#### Activity
One line at a time, check the entries below for the word "tablecloth", and copy each line that has it.

#### Data section
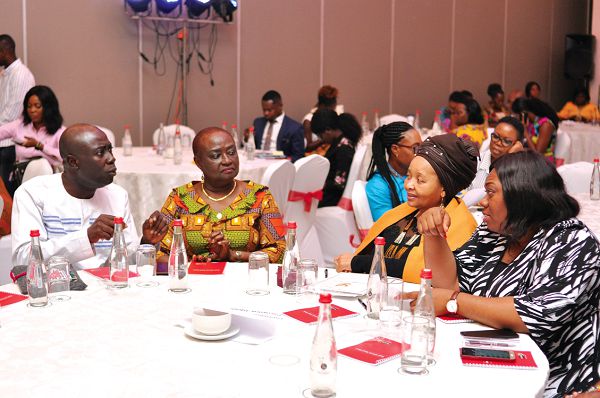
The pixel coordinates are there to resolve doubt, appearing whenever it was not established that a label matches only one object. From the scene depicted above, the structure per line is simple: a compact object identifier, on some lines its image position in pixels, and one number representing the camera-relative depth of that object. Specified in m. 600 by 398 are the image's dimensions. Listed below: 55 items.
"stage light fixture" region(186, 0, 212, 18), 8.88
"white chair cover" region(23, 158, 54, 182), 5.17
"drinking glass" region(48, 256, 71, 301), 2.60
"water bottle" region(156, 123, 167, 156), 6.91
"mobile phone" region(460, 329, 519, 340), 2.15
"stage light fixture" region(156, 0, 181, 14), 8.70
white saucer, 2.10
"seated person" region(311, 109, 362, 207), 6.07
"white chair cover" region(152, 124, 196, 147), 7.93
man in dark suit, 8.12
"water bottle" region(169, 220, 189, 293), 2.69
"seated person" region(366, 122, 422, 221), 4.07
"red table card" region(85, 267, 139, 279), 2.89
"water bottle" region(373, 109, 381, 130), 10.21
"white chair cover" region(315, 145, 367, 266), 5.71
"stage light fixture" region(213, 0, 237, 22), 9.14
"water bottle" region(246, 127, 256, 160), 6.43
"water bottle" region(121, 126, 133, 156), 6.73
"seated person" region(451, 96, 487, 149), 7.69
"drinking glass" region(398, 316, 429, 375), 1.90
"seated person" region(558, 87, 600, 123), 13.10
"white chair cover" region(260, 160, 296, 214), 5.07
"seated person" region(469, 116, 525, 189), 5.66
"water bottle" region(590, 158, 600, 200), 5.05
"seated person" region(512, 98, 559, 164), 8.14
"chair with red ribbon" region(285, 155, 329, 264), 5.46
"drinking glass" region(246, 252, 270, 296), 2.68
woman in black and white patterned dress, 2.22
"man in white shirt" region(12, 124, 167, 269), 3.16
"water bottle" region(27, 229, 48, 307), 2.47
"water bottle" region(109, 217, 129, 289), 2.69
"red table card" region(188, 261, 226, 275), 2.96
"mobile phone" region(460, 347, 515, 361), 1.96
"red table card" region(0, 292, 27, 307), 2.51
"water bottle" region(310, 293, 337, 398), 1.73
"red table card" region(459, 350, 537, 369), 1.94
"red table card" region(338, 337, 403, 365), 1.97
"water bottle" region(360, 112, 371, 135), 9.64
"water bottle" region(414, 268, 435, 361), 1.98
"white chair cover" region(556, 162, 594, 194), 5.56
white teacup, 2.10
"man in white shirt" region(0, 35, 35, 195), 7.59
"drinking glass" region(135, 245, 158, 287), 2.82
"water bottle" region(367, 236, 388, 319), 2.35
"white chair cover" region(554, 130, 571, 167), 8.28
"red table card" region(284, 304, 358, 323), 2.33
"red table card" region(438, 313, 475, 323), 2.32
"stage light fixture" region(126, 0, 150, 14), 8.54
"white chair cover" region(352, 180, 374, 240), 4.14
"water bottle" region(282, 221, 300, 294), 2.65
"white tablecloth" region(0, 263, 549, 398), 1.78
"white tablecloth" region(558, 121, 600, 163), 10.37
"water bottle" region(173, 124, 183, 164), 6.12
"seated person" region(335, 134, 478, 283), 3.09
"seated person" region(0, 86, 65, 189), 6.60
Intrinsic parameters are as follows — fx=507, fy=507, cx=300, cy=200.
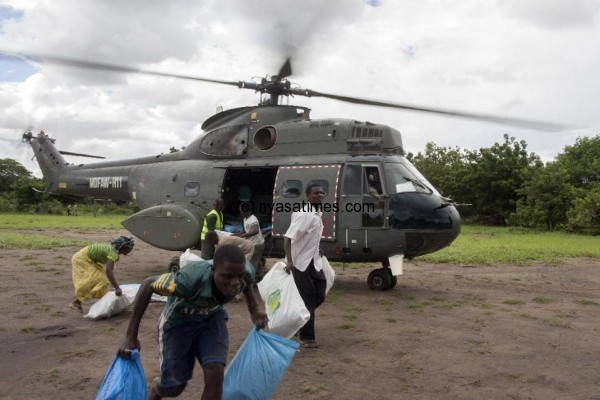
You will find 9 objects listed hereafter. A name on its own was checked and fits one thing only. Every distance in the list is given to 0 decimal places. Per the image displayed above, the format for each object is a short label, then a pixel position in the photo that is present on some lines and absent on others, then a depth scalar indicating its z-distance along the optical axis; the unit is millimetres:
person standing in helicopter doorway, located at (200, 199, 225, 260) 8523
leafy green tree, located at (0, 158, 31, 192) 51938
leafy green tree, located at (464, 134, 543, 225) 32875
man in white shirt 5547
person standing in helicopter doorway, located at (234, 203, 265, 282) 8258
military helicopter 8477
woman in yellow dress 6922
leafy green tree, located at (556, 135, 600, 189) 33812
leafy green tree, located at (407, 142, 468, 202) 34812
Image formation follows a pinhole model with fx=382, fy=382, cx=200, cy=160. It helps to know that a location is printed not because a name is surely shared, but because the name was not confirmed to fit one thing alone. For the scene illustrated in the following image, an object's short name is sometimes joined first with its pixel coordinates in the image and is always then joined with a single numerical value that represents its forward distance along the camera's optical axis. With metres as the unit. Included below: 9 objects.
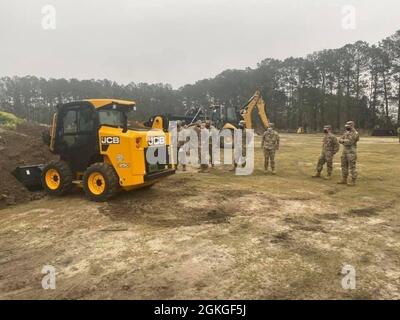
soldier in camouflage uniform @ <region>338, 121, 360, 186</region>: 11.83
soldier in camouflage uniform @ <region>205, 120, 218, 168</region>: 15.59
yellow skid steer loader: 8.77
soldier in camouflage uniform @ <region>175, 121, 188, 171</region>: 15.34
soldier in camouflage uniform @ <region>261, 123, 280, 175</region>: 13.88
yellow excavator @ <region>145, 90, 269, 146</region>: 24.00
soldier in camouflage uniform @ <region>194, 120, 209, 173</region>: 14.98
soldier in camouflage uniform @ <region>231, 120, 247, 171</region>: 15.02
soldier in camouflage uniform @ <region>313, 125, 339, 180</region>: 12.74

#### Exercise response
"white tablecloth" region(0, 263, 549, 398), 1.78
"white tablecloth" region(558, 121, 600, 163), 10.37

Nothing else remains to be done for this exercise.